Simple meals and ways to elevate them
If you have access to a large cooler and a place to resupply ice, the camp cooking options are endless. Breakfast staples like oatmeal can be bolstered with nut butter, fruit, cinnamon, honey, and salt. Take it to the next level with honey-drizzled grilled fruit, which makes an excellent topping for yogurt and granola, too. Or go big with skillet eggs and toast. Upgrade that by adding sauteed peppers and onions, maybe beans, for breakfast tacos.
For lunch, vary a classic PB&J by swapping the jelly for bananas or sliced apples and honey. Or try Enders’ version: banana drizzled with honey and Sriracha, wrapped in a whole-wheat tortilla. (He always packs a refillable mini-Sriracha bottle.)
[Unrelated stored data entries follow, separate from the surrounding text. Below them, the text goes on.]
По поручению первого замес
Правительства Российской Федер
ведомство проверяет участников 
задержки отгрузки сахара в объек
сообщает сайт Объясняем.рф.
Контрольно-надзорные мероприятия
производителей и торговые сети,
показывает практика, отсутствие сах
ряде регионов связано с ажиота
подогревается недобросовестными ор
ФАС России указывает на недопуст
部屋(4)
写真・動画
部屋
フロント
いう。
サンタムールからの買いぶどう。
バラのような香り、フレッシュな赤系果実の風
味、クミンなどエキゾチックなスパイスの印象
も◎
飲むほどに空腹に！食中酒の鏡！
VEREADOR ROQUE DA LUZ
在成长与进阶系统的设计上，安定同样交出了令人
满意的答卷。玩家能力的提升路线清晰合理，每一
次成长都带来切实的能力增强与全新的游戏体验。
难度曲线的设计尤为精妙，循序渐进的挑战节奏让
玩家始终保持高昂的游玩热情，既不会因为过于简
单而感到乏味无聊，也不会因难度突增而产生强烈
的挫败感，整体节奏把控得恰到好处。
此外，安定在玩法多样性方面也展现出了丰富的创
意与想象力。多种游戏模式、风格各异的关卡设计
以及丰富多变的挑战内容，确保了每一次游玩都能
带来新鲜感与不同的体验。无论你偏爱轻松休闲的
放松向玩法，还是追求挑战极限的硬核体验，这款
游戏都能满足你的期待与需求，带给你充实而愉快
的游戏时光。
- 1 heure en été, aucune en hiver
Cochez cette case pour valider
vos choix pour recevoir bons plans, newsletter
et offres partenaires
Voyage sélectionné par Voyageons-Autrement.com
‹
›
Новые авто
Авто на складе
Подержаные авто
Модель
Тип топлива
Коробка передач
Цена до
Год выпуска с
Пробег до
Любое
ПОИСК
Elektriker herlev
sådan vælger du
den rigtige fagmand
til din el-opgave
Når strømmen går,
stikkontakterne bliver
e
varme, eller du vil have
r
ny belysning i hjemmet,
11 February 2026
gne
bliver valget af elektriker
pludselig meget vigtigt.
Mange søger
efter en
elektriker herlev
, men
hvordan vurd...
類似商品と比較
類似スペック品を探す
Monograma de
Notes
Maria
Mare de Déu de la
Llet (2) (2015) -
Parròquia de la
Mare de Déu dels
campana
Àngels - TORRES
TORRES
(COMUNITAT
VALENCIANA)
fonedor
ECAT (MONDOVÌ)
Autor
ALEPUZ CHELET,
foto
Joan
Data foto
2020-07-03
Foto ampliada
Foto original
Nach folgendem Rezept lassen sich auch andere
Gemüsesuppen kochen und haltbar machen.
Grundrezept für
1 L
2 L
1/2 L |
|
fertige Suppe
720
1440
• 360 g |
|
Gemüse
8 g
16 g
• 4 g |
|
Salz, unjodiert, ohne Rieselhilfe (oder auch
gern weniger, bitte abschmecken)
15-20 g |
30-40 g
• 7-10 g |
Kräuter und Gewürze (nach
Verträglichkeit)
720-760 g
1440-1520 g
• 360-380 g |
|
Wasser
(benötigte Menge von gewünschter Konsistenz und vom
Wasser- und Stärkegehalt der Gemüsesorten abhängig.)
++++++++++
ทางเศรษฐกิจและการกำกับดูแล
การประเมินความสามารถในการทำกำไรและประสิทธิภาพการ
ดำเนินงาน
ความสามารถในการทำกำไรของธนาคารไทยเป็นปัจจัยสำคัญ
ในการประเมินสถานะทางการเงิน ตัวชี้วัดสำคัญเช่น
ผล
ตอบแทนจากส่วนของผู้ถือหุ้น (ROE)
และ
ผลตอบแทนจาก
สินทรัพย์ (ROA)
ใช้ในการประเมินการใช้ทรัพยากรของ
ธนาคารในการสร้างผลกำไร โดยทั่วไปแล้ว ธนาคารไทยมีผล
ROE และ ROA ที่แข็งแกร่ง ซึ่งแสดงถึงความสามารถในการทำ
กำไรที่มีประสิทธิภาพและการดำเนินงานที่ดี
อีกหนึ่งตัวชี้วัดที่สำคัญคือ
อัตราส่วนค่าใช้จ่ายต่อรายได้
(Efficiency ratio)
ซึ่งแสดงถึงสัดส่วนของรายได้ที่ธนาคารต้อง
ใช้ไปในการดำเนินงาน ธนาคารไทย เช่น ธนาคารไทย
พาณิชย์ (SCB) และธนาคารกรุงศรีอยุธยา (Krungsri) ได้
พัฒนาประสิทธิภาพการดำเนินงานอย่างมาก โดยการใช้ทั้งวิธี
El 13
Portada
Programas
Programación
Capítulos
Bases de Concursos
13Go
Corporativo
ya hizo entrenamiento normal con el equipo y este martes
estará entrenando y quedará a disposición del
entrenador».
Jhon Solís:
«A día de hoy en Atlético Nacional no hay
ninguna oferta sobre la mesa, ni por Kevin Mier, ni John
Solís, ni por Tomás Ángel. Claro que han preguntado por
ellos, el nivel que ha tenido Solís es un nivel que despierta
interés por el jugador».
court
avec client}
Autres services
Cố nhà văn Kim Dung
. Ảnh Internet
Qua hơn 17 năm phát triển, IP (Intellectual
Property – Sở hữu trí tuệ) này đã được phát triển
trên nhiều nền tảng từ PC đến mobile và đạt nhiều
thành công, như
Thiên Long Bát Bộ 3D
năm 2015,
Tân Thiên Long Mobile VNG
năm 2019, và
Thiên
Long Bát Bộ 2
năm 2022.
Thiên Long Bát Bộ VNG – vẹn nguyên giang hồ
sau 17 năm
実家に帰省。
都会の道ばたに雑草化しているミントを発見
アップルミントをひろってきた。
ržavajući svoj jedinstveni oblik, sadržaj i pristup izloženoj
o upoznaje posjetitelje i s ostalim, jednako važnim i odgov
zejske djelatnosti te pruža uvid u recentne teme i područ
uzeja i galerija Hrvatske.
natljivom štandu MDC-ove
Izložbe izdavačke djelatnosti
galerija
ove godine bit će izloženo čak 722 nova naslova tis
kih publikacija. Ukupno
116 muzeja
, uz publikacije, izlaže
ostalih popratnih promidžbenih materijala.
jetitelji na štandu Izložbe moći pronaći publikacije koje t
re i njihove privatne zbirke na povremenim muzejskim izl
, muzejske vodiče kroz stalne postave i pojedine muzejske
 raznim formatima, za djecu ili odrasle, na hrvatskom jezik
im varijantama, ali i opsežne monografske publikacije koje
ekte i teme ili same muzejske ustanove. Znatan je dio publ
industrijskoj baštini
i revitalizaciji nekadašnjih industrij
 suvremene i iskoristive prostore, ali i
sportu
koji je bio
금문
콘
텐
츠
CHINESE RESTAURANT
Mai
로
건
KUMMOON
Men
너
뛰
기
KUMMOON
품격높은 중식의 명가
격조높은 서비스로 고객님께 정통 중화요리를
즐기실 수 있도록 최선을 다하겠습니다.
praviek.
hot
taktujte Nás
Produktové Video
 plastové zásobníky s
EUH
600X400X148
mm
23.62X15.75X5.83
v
“When you’re out in the woods, you have to get used to the same flavors over and over, so it’s nice to have a little something extra,” he says.
Dress up another lunch go-to, hummus and pita, with sliced eggs (hard-boiled at home).
For dinner, hot dogs or bratwurst are a must. Both are even better when sautéed with julienned onions and peppers. Top with canned chili for an easy upgrade, and pair with premade sides, like potato salad, broccoli salad, or pasta salad.
Heating up soups and stews made at home, and pairing them with a hunk of high-quality bread, makes a simple but substantial meal. Or roast foil-wrapped sweet or baked potatoes in the embers of the fire, and top with canned black beans laced with spices (cumin, chili powder, paprika), hot sauce, and sautéed peppers and onions. Swap the potatoes for rice to make a burrito bowl.
For salads, mix the vegetables beforehand and hold the premade dressing till you’re ready to eat. Briggs suggests a vinaigrette of two parts olive oil to one part apple cider vinegar, shaken with a dollop of Dijon mustard and pinch of dried onion, salt, and pepper. Store in a mason jar to reshake.
“It doesn’t need to be refrigerated, and works well to season any sort of roasted veggie, too” she says.